Consider a simple user lookup. When it is a pure function, it works seamlessly with Check:
open FsFlow
open FsFlow.Check
type User = { Name: string }
type AppError = UserNotFound | InvalidPassword
// A pure "database" lookup
let tryGetUser name : User option =
let users = [ { Name = "ada" }; { Name = "bob" } ]
users |> List.tryFind (fun u -> u.Name = name)
let loginPure name =
[`result {}`](/reference/result/builders-result/) {
// This works: okIfSome expects an Option, which tryGetUser returns
let! user = tryGetUser name |> okIfSome |> orError UserNotFound
return user
}
However, in a real application, lookup usually requires a database connection from the environment or performs async work. Now it becomes a Flow:
// In reality, this needs the environment and is effectful
let tryGetUserFlow name : Flow<DbEnv, AppError, User option> =
flow {
let! db = Flow.read _.Db
return! db.Users.TryFind name
}
If you try to use the same Check pattern inside a flow {} block, it will fail to compile:
let login name =
flow {
// COMPILE ERROR: tryGetUserFlow returns a Flow, but okIfSome expects an Option.
// The builder hasn't "unwrapped" the flow yet!
let! user = tryGetUserFlow name |> Check.okIfSome |> Check.orError UserNotFound
return user
}
Check functions expect pure types (like Option or string). They don’t know how to look “inside” a Flow.
Guard is the bridge.

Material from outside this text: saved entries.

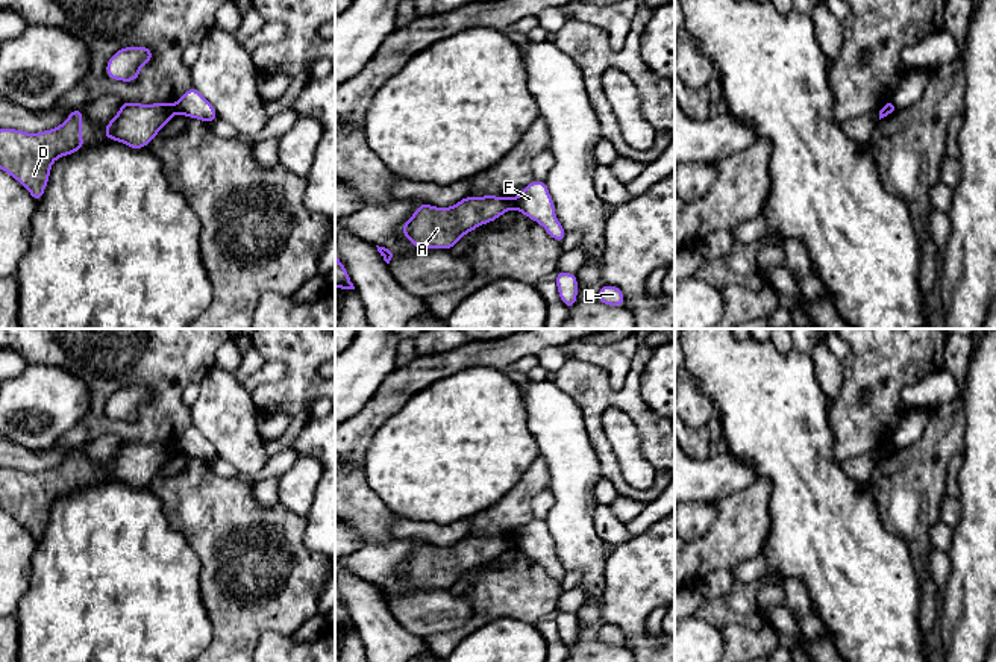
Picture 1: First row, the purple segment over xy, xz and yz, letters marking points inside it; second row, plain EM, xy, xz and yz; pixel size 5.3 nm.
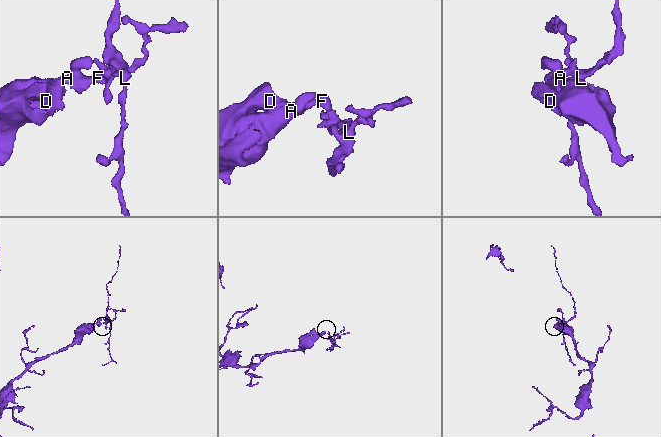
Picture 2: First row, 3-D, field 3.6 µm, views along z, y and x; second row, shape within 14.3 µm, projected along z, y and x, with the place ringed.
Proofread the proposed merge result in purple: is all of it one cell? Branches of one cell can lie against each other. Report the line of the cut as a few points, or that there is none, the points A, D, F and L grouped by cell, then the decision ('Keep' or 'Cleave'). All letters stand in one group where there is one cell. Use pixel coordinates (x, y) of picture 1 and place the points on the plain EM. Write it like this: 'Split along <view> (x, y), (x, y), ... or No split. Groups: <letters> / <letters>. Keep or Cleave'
Split along xz (513, 538), (516, 546). Groups: A D / F L. Cleave

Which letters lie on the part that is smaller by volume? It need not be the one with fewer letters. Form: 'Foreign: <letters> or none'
Foreign: F, L

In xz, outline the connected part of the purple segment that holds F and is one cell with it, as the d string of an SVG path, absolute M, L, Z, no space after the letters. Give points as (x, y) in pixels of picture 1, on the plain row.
M532 520L514 538L515 548L541 564L544 570L561 583L567 570L561 565L555 553L555 542L550 536L546 521Z

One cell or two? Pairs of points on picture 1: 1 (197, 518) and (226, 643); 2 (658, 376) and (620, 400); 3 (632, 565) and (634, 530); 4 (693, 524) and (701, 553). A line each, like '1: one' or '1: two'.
1: one
2: two
3: two
4: two

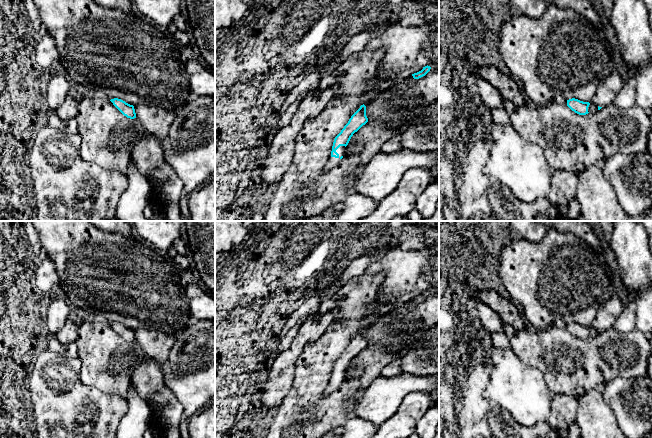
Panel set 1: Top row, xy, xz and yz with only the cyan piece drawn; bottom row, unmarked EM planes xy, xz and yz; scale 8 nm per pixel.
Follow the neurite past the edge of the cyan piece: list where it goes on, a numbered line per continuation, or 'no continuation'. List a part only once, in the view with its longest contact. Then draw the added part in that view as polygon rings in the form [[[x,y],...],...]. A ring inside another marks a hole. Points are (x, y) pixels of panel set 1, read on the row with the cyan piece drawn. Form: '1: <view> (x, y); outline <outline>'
1: xz (332, 161); outline [[[340,146],[336,152],[339,154],[339,157],[338,158],[335,158],[335,157],[332,157],[330,155],[324,169],[323,169],[323,172],[324,173],[327,173],[328,171],[330,171],[333,167],[335,167],[339,162],[340,162],[340,157],[344,155],[344,152],[345,152],[345,146]]]

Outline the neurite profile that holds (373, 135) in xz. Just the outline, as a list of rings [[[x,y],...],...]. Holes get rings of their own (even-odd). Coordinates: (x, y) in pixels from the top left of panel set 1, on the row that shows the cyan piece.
[[[380,120],[367,122],[353,134],[348,144],[362,142],[362,150],[359,153],[359,165],[363,168],[377,153],[382,145],[390,138],[398,135],[390,125]]]

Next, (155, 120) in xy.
[[[139,104],[134,106],[136,119],[147,133],[163,139],[175,120],[176,111],[162,107]]]

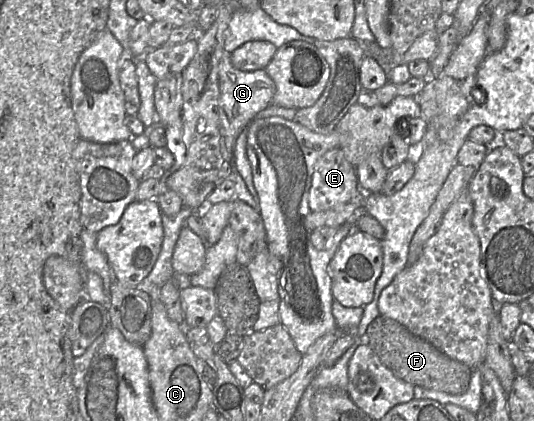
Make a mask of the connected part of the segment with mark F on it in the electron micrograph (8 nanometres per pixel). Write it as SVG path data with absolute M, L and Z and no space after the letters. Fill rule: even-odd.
M379 315L365 330L363 340L396 377L427 389L452 395L464 393L474 369L450 358L428 341L414 335L398 321Z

It allows you to “mark” an effectful source so that the flow builder binds it first before applying the check:
let login name password =
flow {
// 1. Guard binds the flow, sees the Option, and applies the error logic
let! user = tryGetUserFlow name |> Guard.Of UserNotFound
// 2. You can also guard pure checks that haven't been lifted yet
do! notBlank password |> Guard.Of InvalidPassword
return user
}
Common Guard Patterns
Guarding Options
Convert a Some value into success and None into a specific error:
let! user = maybeUser |> Guard.Of UserNotFound
Guarding Checks
Apply a pure predicate and fail the flow if it returns Error ():
do! notBlank password |> Guard.Of InvalidPassword
Remapping Errors
If a source already has an error, but it doesn’t match your flow’s error type, use Guard.MapError:
let! user = fetchUser id |> Guard.MapError (fun ex -> DatabaseError ex.Message)
Summary
Use Guard whenever you need to:
- Assign a domain error to a pure
CheckorOptioninside a computation. - “Unwrap” an effectful source that returns a simple type before validating it.
- Keep your business logic readable by avoiding manual matching or re-lifting inside your flows.